Where It All Goes Down
The village of Ashgrove in the suburbs of Fenton, Staffordshire, Britain
By piecing together details given during the story's first few pages, we establish that Yu Tsun is doing his spying in Staffordshire, England in 1916, during the first World War. His mission takes him to the village of Ashgrove, a rural area in the suburbs of Fenton. In other words, this is definitely not an urban setting. Yu Tsun and Richard Madden duke it out in the boondocks, miles away from London and Berlin, where all the really powerful people live. It doesn't seem like the actions of these two rural nobodies could be all that important, does it? And yet the outcome of their little spy vs. spy drama will decide the fate of entire armies. (The British setting also explains why the Germans are so vilified – they don't have a very good rap during the war, after all.)
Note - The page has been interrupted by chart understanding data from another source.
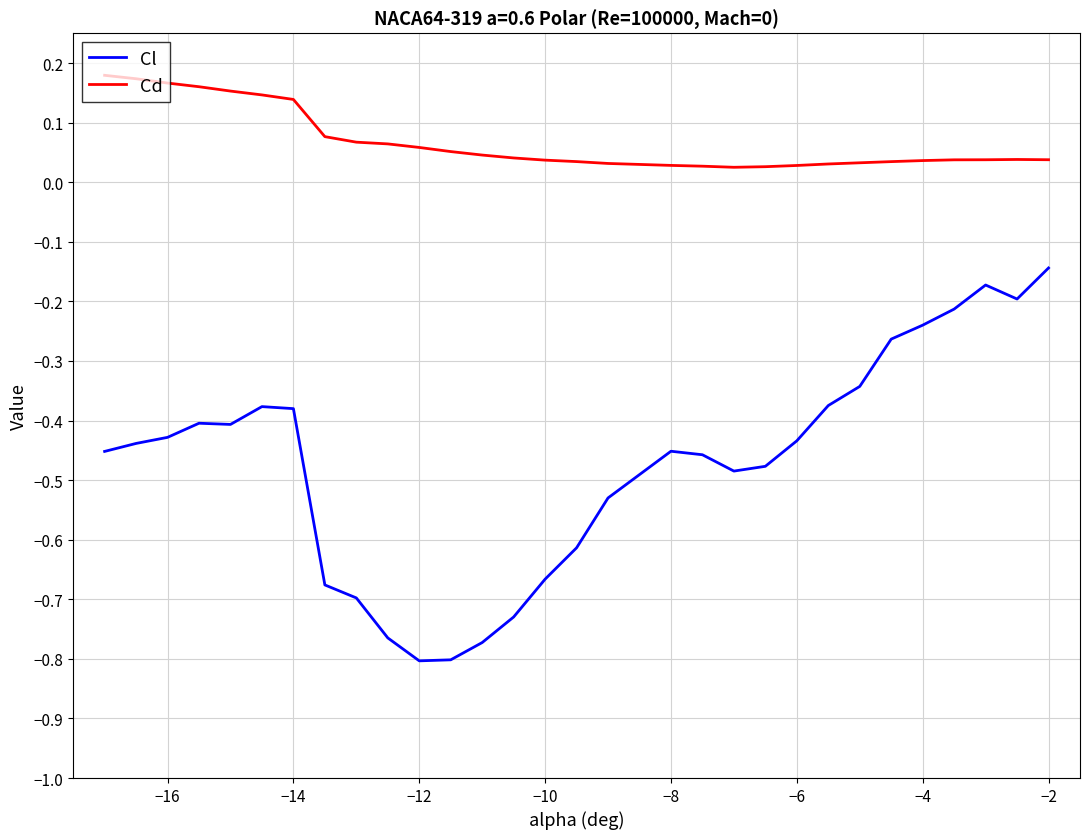

Which series has the largest total across all categories?

Cd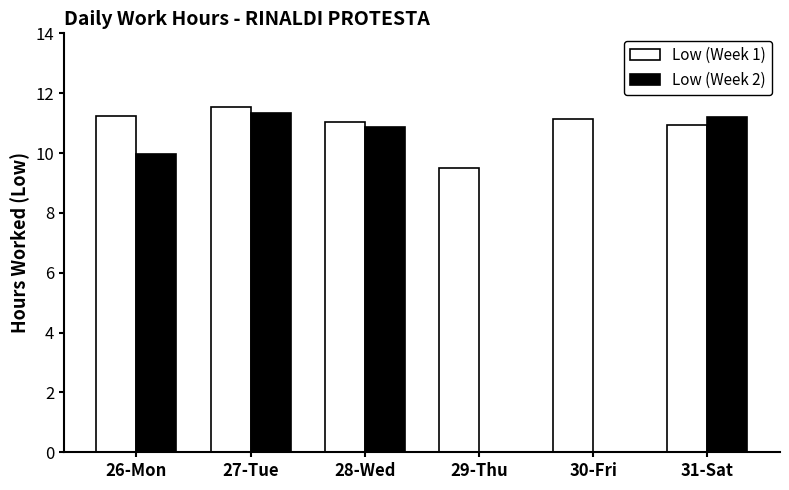

Is the value of Low (Week 2) at 27-Tue greater than the value of Low (Week 1) at 29-Thu?

Yes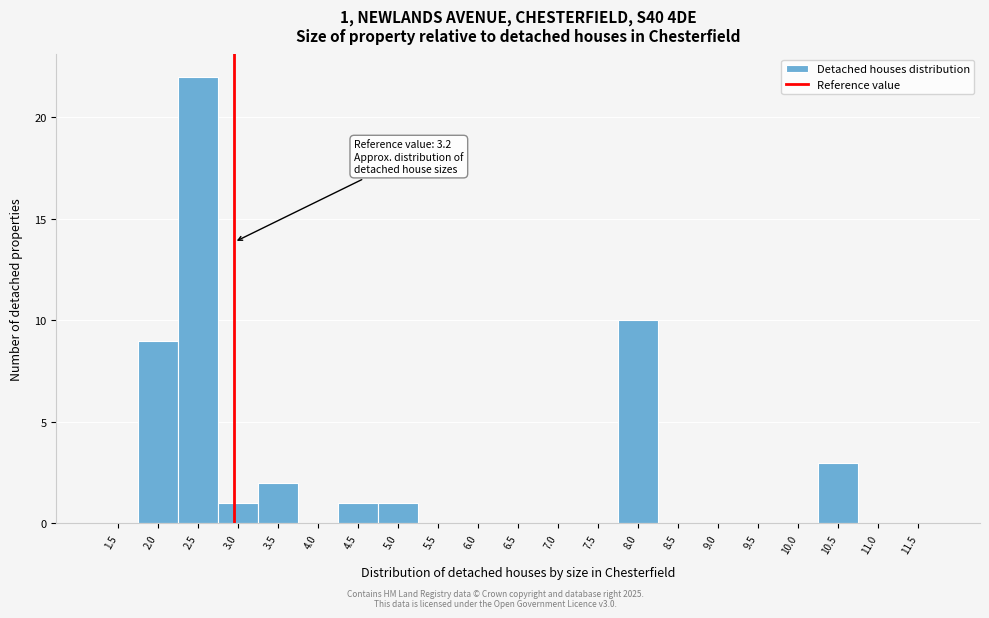

Reading left to right, extract all data points from this chart.

1.5=0	2.0=9	2.5=22	3.0=1	3.5=2	4.0=0	4.5=1	5.0=1	5.5=0	6.0=0	6.5=0	7.0=0	7.5=0	8.0=10	8.5=0	9.0=0	9.5=0	10.0=0	10.5=3	11.0=0	11.5=0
It's unclear from the story's framing paragraph when and where the initial narrator is located. He's clearly far enough removed from the time period to be contributing to a historical discussion of an obscure event of the "World War." Placing him at the time of the story's publication in 1941 would make sense, but that's really just a guess.
Dr. Stephen Albert's Pavilion
We notice a lot of similarities between the place where Dr. Stephen Albert has secluded himself and the retreat of his literary idol, Ts'ui Pen. Ts'ui pen shut himself up in the Pavilion of the Limpid Sun, a building set in the middle of an intricate garden. Dr. Albert lives in a "kind of summer house or pavilion" accessible by a series of forking roads and a damp, zigzagging path (23).
Honestly, how many people do you know who live in a "pavilion"? Yu Tsun even imagines his great-grandfather's labyrinth as an infinite maze constructed of "eight-sided pavilions." There's definitely a connection here between the structure of the pavilion – an octagon that can be placed next to other octagons in a never-ending geometric pattern – and the idea of the infinite, which is a major theme for Borges.
At the center of Dr. Albert's pavilion we find a library, which is another favorite image in Borges' work. (Check out the short story "The Library of Babel.") The library is also connected to the idea of the infinite. Think about it – it's where Ts'ui Pen writes his novel of infinite endings, and where Stephen Albert researches the infinite book. Its very repetition (in Ts'ui Pen's story and in Dr. Albert's) suggests a space that appears over and over again, in this time and possibly in alternate ones.